A few years ago in Taiwan (that's where Sunny Gardens gets its mock meat), inspectors found traces of real meat in supposedly vegetarian meat products. Regulations have reportedly fixed this, but it's still difficult to determine what you're getting, especially since the three servers who came over to answer our questions seemed just as perplexed as we were. "I don't know for sure if it's organic, but I think there's a certificate up front," said one. "I don't really know what's in it," said another. "I don't eat it." Apparently lots of people do, though. Through a translator, Chen estimated that 20 percent of his business comes from the vegetarian menu. (Sixty percent is takeout or delivery, which explains why the restaurant never looks full.)

At home, as I sifted through a fridge full of takeout containers (I over-ordered on all of my visits to Sunny Gardens), I tried to remember which dishes contained fake and which real meat. The shrimp in the curried Singapore chow mei fun, another knockout noodle dish, was real. The shrimp in the vegetarian triple delight was not; the mock shrimp's squeaky texture was closer to a fish ball than the real thing. Beef was harder to judge, and I had to take a few bites of cold lo mein to remember that the brown slices mixed with long strips of celery, carrots and onions were fake, whereas the beef in the spicy green curry, with more paste than coconut milk, had once roamed the earth. Gingery pan-fried pork dumplings had to be real: The menu doesn't offer mock pork.
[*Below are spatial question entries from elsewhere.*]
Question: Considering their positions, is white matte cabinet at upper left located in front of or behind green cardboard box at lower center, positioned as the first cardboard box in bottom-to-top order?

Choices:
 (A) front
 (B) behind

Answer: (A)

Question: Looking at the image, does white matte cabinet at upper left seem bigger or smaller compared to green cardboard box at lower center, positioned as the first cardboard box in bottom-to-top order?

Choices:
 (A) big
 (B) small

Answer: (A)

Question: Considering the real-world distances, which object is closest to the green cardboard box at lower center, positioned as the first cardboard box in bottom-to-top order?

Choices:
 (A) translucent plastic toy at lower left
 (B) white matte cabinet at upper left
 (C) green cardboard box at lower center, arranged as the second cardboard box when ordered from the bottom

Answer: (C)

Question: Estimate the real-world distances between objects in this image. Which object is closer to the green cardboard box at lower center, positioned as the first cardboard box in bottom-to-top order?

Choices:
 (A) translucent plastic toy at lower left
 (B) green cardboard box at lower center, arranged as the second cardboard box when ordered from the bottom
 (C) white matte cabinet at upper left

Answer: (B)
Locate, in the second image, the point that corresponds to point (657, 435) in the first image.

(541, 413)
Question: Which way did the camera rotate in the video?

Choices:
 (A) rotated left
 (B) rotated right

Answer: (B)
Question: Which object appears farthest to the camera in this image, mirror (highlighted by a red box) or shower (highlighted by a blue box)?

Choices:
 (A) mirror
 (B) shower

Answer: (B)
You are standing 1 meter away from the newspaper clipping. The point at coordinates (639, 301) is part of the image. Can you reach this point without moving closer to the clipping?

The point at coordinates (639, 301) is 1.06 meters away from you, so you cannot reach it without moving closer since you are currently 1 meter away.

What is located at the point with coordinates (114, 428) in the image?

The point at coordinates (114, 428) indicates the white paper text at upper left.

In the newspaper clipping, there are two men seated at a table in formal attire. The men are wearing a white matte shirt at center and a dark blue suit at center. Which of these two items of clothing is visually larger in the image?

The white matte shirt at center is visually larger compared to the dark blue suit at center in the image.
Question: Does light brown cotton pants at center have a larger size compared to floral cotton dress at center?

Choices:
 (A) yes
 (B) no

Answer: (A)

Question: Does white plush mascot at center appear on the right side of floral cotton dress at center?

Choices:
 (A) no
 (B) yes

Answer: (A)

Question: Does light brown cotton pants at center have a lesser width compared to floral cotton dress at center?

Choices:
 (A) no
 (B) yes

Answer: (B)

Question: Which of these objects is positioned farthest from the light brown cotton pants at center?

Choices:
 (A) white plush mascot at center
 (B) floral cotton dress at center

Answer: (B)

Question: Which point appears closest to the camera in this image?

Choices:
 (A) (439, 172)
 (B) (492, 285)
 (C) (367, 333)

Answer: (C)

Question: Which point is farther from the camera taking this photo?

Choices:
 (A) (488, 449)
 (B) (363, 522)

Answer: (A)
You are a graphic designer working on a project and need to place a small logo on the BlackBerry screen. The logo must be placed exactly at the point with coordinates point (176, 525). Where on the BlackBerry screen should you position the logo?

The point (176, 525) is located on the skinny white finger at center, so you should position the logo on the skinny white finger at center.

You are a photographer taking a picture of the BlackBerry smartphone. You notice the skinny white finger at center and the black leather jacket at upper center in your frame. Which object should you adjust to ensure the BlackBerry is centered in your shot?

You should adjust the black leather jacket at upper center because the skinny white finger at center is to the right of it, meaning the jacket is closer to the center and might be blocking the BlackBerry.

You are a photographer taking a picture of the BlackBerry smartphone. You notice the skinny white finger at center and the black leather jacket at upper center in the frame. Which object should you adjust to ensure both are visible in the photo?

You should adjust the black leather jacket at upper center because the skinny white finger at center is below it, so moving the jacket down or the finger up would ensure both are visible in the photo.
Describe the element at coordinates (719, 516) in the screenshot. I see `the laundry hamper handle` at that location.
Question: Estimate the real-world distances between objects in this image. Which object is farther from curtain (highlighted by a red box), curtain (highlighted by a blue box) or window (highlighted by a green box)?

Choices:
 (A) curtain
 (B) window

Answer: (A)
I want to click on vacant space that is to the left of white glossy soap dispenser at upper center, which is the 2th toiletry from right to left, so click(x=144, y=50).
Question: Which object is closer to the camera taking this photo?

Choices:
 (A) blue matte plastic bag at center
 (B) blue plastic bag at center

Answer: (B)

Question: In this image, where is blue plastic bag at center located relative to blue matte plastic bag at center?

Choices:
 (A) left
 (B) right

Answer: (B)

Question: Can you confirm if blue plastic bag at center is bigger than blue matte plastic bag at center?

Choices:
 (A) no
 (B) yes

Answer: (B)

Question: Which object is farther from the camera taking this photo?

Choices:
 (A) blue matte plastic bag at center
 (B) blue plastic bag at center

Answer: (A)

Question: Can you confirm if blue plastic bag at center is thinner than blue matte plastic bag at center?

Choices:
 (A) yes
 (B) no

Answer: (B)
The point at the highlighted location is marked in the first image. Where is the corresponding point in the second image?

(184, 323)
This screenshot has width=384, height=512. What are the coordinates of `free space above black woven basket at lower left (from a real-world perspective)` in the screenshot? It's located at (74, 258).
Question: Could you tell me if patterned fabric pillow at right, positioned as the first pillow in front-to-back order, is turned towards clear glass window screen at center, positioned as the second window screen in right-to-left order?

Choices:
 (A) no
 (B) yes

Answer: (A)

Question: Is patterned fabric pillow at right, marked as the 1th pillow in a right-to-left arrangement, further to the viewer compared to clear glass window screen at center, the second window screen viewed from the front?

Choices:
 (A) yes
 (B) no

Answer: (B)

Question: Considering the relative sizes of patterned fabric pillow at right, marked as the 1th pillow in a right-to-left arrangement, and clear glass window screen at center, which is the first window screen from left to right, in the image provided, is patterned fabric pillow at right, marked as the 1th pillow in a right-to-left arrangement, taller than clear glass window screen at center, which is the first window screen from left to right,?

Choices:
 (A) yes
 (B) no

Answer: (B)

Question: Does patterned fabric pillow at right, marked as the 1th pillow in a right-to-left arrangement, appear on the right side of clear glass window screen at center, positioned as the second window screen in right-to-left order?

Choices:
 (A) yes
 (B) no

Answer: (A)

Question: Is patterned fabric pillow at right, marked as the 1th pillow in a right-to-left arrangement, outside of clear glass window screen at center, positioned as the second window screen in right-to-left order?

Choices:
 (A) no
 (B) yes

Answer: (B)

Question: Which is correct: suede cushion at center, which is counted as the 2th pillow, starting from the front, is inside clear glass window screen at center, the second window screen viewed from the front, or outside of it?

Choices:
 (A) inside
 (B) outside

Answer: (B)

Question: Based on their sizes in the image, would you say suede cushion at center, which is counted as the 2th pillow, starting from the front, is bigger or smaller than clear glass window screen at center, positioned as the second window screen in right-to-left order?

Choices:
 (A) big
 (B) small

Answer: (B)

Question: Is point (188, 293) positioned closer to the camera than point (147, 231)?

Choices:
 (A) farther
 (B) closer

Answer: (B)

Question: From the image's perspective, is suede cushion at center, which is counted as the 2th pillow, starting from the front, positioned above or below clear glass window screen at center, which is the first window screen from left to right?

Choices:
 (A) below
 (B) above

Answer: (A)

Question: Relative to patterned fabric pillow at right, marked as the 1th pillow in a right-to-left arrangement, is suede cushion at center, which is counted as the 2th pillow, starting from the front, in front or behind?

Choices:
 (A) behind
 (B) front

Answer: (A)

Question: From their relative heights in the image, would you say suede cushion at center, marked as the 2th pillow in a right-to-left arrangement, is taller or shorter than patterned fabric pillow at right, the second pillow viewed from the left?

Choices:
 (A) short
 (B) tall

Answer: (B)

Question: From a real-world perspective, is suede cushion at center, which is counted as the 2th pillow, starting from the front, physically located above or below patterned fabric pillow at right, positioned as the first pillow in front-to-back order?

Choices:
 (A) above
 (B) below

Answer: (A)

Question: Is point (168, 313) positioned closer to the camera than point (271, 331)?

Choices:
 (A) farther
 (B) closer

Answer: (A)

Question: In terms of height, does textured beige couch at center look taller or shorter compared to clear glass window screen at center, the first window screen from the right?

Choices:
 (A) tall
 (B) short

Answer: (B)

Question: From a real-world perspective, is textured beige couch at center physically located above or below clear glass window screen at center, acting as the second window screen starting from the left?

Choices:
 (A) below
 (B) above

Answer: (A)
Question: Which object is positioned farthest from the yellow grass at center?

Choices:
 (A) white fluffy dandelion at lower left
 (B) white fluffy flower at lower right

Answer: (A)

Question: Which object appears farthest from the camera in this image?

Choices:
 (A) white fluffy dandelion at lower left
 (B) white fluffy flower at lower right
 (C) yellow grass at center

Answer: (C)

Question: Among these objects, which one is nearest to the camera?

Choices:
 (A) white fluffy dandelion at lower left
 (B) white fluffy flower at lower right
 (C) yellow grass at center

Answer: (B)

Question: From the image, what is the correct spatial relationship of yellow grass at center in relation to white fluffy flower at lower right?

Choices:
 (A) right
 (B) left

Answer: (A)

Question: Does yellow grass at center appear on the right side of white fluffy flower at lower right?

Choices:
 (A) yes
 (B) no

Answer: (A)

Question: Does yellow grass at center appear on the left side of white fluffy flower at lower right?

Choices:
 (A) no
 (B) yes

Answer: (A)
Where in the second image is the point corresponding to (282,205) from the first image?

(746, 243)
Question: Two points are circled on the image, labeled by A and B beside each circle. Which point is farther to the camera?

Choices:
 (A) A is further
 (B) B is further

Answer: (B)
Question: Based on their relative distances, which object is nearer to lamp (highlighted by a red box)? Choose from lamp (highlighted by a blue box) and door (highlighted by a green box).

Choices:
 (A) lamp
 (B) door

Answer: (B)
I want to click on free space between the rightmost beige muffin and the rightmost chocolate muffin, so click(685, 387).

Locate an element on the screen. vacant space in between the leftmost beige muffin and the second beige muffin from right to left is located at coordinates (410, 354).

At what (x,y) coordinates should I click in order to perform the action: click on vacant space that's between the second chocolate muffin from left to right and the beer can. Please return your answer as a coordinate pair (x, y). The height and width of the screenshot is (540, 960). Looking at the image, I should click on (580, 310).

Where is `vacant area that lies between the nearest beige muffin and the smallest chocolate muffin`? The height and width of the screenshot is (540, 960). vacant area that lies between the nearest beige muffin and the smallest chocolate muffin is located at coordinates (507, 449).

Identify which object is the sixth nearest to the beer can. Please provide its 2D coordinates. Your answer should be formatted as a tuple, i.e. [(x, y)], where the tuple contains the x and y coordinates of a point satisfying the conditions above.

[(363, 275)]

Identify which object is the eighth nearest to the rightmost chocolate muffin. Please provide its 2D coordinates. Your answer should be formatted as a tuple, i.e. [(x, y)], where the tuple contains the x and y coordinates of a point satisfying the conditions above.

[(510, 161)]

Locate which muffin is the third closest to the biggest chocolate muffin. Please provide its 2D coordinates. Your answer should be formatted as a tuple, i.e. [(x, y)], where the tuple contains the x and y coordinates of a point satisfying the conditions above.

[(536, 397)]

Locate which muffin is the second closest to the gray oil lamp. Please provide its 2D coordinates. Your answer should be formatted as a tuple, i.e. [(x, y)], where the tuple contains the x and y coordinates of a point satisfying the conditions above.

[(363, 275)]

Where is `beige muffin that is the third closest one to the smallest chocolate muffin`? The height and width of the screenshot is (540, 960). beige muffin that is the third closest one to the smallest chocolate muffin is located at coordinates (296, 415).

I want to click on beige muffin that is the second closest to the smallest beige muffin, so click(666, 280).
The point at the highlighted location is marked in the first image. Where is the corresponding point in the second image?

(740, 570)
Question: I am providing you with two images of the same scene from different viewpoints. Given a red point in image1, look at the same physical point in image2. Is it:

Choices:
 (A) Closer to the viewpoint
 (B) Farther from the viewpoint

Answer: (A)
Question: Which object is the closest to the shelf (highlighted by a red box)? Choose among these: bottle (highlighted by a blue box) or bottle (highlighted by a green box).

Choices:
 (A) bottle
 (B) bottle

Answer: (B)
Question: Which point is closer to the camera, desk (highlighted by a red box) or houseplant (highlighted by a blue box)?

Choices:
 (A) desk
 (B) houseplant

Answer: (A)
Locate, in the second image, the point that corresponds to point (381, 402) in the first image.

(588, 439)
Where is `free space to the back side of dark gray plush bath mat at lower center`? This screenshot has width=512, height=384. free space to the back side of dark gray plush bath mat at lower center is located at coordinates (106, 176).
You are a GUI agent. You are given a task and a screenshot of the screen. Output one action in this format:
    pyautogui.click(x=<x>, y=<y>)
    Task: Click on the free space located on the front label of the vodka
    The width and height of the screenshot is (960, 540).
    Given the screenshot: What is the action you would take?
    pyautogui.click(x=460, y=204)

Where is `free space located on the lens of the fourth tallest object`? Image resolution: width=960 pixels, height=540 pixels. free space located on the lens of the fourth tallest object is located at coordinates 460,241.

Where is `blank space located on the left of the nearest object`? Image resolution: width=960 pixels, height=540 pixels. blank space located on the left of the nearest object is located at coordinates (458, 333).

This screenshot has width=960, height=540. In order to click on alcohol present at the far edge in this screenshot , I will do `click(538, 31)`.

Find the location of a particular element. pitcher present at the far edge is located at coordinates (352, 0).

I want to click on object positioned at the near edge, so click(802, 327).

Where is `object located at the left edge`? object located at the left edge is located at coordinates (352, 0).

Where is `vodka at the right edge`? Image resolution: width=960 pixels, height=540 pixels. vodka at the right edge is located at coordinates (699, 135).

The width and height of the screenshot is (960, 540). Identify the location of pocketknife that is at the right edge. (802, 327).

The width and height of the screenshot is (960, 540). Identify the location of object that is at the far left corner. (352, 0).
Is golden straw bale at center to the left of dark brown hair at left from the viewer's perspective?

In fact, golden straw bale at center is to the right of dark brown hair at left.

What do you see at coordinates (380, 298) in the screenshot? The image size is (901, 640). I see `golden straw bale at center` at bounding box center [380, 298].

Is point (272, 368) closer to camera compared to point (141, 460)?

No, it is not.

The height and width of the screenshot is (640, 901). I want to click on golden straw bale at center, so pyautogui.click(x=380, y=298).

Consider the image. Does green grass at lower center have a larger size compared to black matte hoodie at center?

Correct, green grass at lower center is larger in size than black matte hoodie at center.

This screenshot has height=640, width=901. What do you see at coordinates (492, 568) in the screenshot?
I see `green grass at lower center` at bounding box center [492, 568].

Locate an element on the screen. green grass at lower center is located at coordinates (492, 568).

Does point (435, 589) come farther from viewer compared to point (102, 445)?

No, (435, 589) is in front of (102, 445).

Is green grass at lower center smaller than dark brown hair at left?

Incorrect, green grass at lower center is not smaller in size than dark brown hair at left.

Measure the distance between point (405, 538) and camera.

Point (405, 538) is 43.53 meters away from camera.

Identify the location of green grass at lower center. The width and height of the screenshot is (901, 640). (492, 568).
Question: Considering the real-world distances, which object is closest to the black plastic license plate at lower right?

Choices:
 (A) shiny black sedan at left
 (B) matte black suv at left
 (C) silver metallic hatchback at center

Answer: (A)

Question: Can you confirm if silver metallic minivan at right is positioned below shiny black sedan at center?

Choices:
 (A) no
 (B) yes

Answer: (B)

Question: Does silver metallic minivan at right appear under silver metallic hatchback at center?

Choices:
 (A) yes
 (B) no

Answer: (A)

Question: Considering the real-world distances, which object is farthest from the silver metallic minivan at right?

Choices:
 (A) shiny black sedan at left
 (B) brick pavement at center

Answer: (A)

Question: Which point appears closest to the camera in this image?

Around the world, soy-based meat substitutes are big business, consumed not just by people who don't eat animals for reasons of health or animal welfare, but by those whose religion forbids it. The market has so much potential that scientists spend a good deal of time trying to improve the options. A few years ago, I read about a team at the University of Missouri that had worked for a decade to develop ersatz chicken with a realistic mouthfeel and the uneven texture of muscle tissue. The mock chicken in my Hunan chicken didn't come close to that, with smooth droplets of seasoned (and seemingly highly salted) meat substitute that had a bouillon-cube aftertaste, leading me to wonder if fake meat also comes in prime, choice and select.

I still don't know all the ingredients in mock meat, or how it compares health-wise to the real thing in terms of cholesterol or sodium. Taste-wise, it's often good enough — especially when coated in soy-based sauces flecked with chile flakes — to make you not care, particularly if you're home watching reruns on a rainy day. Still, I'd prefer to follow Mallet's advice and pick up a carton of pork fried rice instead.